# THE PROBLEM
Copy the data exactly, pictures aside.

# RECORDS TO USE

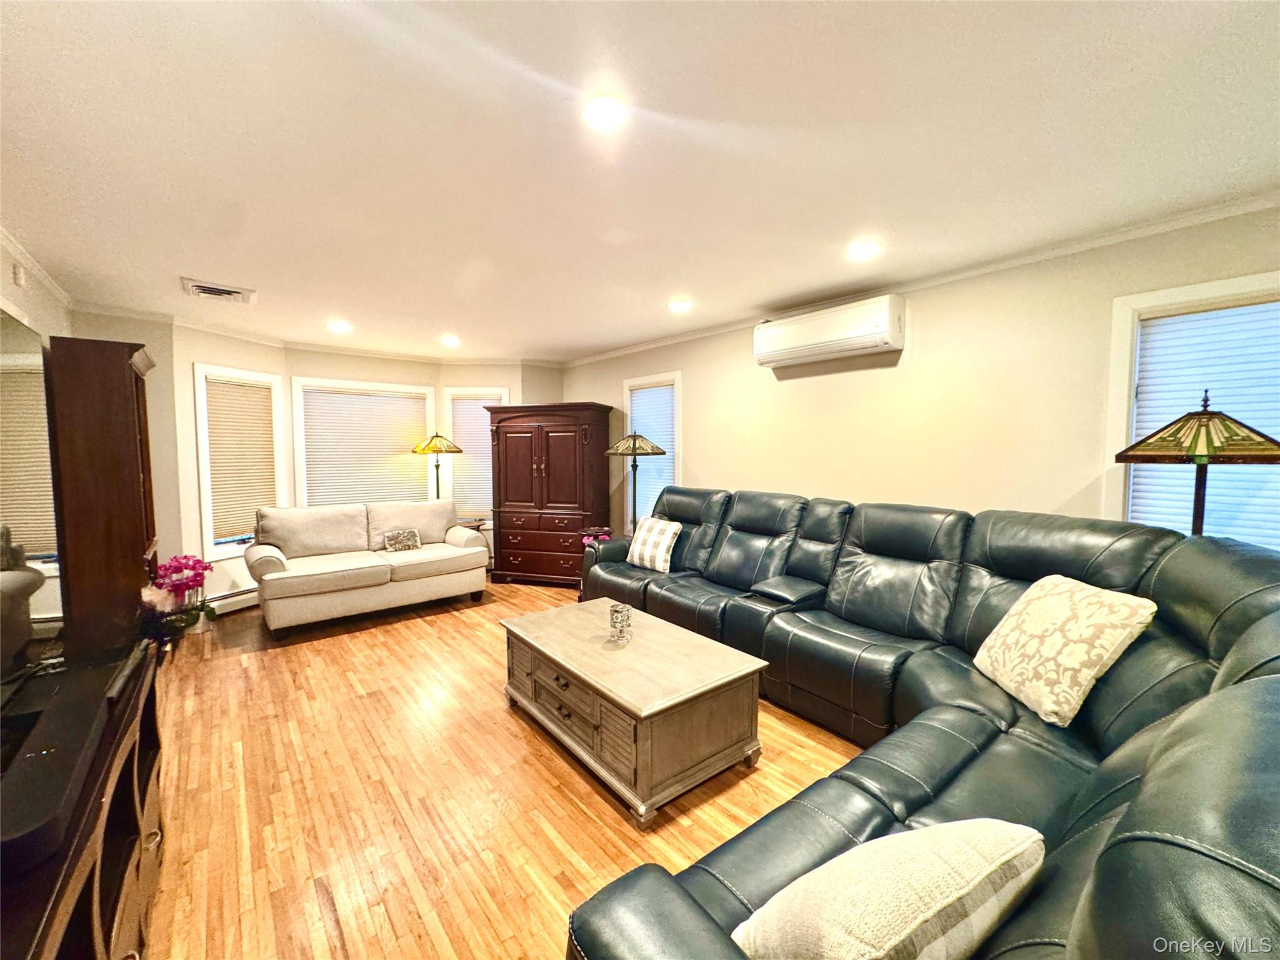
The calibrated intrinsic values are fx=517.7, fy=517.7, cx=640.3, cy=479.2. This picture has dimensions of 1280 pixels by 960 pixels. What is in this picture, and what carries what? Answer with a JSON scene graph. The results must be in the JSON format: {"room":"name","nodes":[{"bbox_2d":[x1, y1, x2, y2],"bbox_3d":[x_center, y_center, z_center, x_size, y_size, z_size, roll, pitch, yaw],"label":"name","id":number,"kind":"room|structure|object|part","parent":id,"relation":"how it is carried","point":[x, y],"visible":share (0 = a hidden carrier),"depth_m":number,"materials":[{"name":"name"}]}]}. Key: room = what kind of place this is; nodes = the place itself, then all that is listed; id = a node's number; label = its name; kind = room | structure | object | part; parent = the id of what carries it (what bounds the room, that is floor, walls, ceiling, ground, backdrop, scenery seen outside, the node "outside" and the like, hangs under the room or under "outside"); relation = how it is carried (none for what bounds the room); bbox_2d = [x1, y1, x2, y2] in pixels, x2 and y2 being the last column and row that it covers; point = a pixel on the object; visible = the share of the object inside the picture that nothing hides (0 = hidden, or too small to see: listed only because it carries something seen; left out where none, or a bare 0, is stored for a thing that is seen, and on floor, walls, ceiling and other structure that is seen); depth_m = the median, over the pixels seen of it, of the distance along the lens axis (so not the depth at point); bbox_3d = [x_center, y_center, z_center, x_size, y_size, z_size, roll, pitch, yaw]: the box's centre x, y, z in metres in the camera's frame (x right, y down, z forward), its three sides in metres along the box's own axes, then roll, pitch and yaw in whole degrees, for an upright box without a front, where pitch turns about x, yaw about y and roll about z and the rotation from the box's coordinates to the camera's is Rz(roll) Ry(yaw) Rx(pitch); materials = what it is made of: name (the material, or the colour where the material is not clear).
{"room":"living room","nodes":[
{"label":"living room","id":0,"kind":"room"},
{"bbox_2d":[0,230,72,339],"bbox_3d":[-2.203,0.056,1.359,0.136,2.388,6.143,-3,5,-39],"label":"left wall","id":1,"kind":"structure","parent":0,"point":[1,280],"depth_m":2.89,"materials":[{"name":"paint"}]},
{"bbox_2d":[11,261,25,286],"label":"wall sensor","id":2,"kind":"object","parent":1,"relation":"attached to","point":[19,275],"visible":0.97,"depth_m":2.63,"materials":[{"name":"white"}]},
{"bbox_2d":[0,223,75,311],"bbox_3d":[-2.144,-1.085,1.384,0.061,0.070,5.626,-3,5,-39],"label":"crown molding","id":3,"kind":"structure","parent":1,"relation":"attached to","point":[30,259],"depth_m":2.88,"materials":[{"name":"white paint"}]},
{"bbox_2d":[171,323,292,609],"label":"bay wall left","id":4,"kind":"structure","parent":0,"point":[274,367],"depth_m":4.29,"materials":[{"name":"white paint"}]},
{"bbox_2d":[191,363,287,561],"bbox_3d":[-3.588,-0.120,4.657,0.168,1.663,0.731,1,4,18],"label":"window","id":5,"kind":"structure","parent":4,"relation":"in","point":[207,544],"depth_m":4.51,"materials":[{"name":"white"}]},
{"bbox_2d":[203,376,277,543],"bbox_3d":[-3.548,-0.164,4.626,0.053,1.367,0.586,1,4,19],"label":"window blind","id":6,"kind":"object","parent":5,"relation":"attached to","point":[250,396],"visible":0.93,"depth_m":4.60,"materials":[{"name":"beige fabric"}]},
{"bbox_2d":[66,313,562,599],"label":"back wall","id":7,"kind":"structure","parent":0,"point":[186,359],"depth_m":4.61,"materials":[{"name":"beige paint"}]},
{"bbox_2d":[201,585,256,613],"bbox_3d":[-3.486,1.043,4.814,0.064,0.172,1.148,1,4,19],"label":"baseboard heater","id":8,"kind":"object","parent":7,"relation":"attached to","point":[226,600],"visible":0.53,"depth_m":4.53,"materials":[{"name":"white metal"}]},
{"bbox_2d":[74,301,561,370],"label":"crown molding","id":9,"kind":"structure","parent":7,"relation":"attached to","point":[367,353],"depth_m":4.76,"materials":[{"name":"white paint"}]},
{"bbox_2d":[290,376,436,506],"bbox_3d":[-2.870,-0.218,5.515,1.353,1.603,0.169,-3,5,-39],"label":"window","id":10,"kind":"structure","parent":7,"relation":"in","point":[300,442],"depth_m":5.38,"materials":[{"name":"white"}]},
{"bbox_2d":[299,388,431,505],"bbox_3d":[-2.861,-0.213,5.461,1.155,1.359,0.049,-3,5,-39],"label":"window blind","id":11,"kind":"object","parent":10,"relation":"attached to","point":[404,402],"visible":0.76,"depth_m":5.41,"materials":[{"name":"white fabric"}]},
{"bbox_2d":[441,386,509,519],"bbox_3d":[-1.887,-0.243,6.018,0.811,1.590,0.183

# EXERCISE RESPONSE
The calibrated intrinsic values are fx=517.7, fy=517.7, cx=640.3, cy=479.2. This picture has dimensions of 1280 pixels by 960 pixels. What is in this picture, and what carries what? Answer with a JSON scene graph. The results must be in the JSON format: {"room":"name","nodes":[{"bbox_2d":[x1, y1, x2, y2],"bbox_3d":[x_center, y_center, z_center, x_size, y_size, z_size, roll, pitch, yaw],"label":"name","id":number,"kind":"room|structure|object|part","parent":id,"relation":"how it is carried","point":[x, y],"visible":share (0 = a hidden carrier),"depth_m":number,"materials":[{"name":"name"}]}]}. Key: room = what kind of place this is; nodes = the place itself, then all that is listed; id = a node's number; label = its name; kind = room | structure | object | part; parent = the id of what carries it (what bounds the room, that is floor, walls, ceiling, ground, backdrop, scenery seen outside, the node "outside" and the like, hangs under the room or under "outside"); relation = how it is carried (none for what bounds the room); bbox_2d = [x1, y1, x2, y2] in pixels, x2 and y2 being the last column and row that it covers; point = a pixel on the object; visible = the share of the object inside the picture that nothing hides (0 = hidden, or too small to see: listed only because it carries something seen; left out where none, or a bare 0, is stored for a thing that is seen, and on floor, walls, ceiling and other structure that is seen); depth_m = the median, over the pixels seen of it, of the distance along the lens axis (so not the depth at point); bbox_3d = [x_center, y_center, z_center, x_size, y_size, z_size, roll, pitch, yaw]: the box's centre x, y, z in metres in the camera's frame (x right, y down, z forward), its three sides in metres along the box's own axes, then roll, pitch and yaw in whole degrees, for an upright box without a front, where pitch turns about x, yaw about y and roll about z and the rotation from the box's coordinates to the camera's is Rz(roll) Ry(yaw) Rx(pitch); materials = what it is made of: name (the material, or the colour where the material is not clear).
{"room":"living room","nodes":[
{"label":"living room","id":0,"kind":"room"},
{"bbox_2d":[0,230,72,339],"bbox_3d":[-2.203,0.056,1.359,0.136,2.388,6.143,-3,5,-39],"label":"left wall","id":1,"kind":"structure","parent":0,"point":[1,280],"depth_m":2.89,"materials":[{"name":"paint"}]},
{"bbox_2d":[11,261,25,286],"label":"wall sensor","id":2,"kind":"object","parent":1,"relation":"attached to","point":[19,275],"visible":0.97,"depth_m":2.63,"materials":[{"name":"white"}]},
{"bbox_2d":[0,223,75,311],"bbox_3d":[-2.144,-1.085,1.384,0.061,0.070,5.626,-3,5,-39],"label":"crown molding","id":3,"kind":"structure","parent":1,"relation":"attached to","point":[30,259],"depth_m":2.88,"materials":[{"name":"white paint"}]},
{"bbox_2d":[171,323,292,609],"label":"bay wall left","id":4,"kind":"structure","parent":0,"point":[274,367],"depth_m":4.29,"materials":[{"name":"white paint"}]},
{"bbox_2d":[191,363,287,561],"bbox_3d":[-3.588,-0.120,4.657,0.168,1.663,0.731,1,4,18],"label":"window","id":5,"kind":"structure","parent":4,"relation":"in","point":[207,544],"depth_m":4.51,"materials":[{"name":"white"}]},
{"bbox_2d":[203,376,277,543],"bbox_3d":[-3.548,-0.164,4.626,0.053,1.367,0.586,1,4,19],"label":"window blind","id":6,"kind":"object","parent":5,"relation":"attached to","point":[250,396],"visible":0.93,"depth_m":4.60,"materials":[{"name":"beige fabric"}]},
{"bbox_2d":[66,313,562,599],"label":"back wall","id":7,"kind":"structure","parent":0,"point":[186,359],"depth_m":4.61,"materials":[{"name":"beige paint"}]},
{"bbox_2d":[201,585,256,613],"bbox_3d":[-3.486,1.043,4.814,0.064,0.172,1.148,1,4,19],"label":"baseboard heater","id":8,"kind":"object","parent":7,"relation":"attached to","point":[226,600],"visible":0.53,"depth_m":4.53,"materials":[{"name":"white metal"}]},
{"bbox_2d":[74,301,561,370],"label":"crown molding","id":9,"kind":"structure","parent":7,"relation":"attached to","point":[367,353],"depth_m":4.76,"materials":[{"name":"white paint"}]},
{"bbox_2d":[290,376,436,506],"bbox_3d":[-2.870,-0.218,5.515,1.353,1.603,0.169,-3,5,-39],"label":"window","id":10,"kind":"structure","parent":7,"relation":"in","point":[300,442],"depth_m":5.38,"materials":[{"name":"white"}]},
{"bbox_2d":[299,388,431,505],"bbox_3d":[-2.861,-0.213,5.461,1.155,1.359,0.049,-3,5,-39],"label":"window blind","id":11,"kind":"object","parent":10,"relation":"attached to","point":[404,402],"visible":0.76,"depth_m":5.41,"materials":[{"name":"white fabric"}]},
{"bbox_2d":[441,386,509,519],"bbox_3d":[-1.887,-0.243,6.018,0.811,1.590,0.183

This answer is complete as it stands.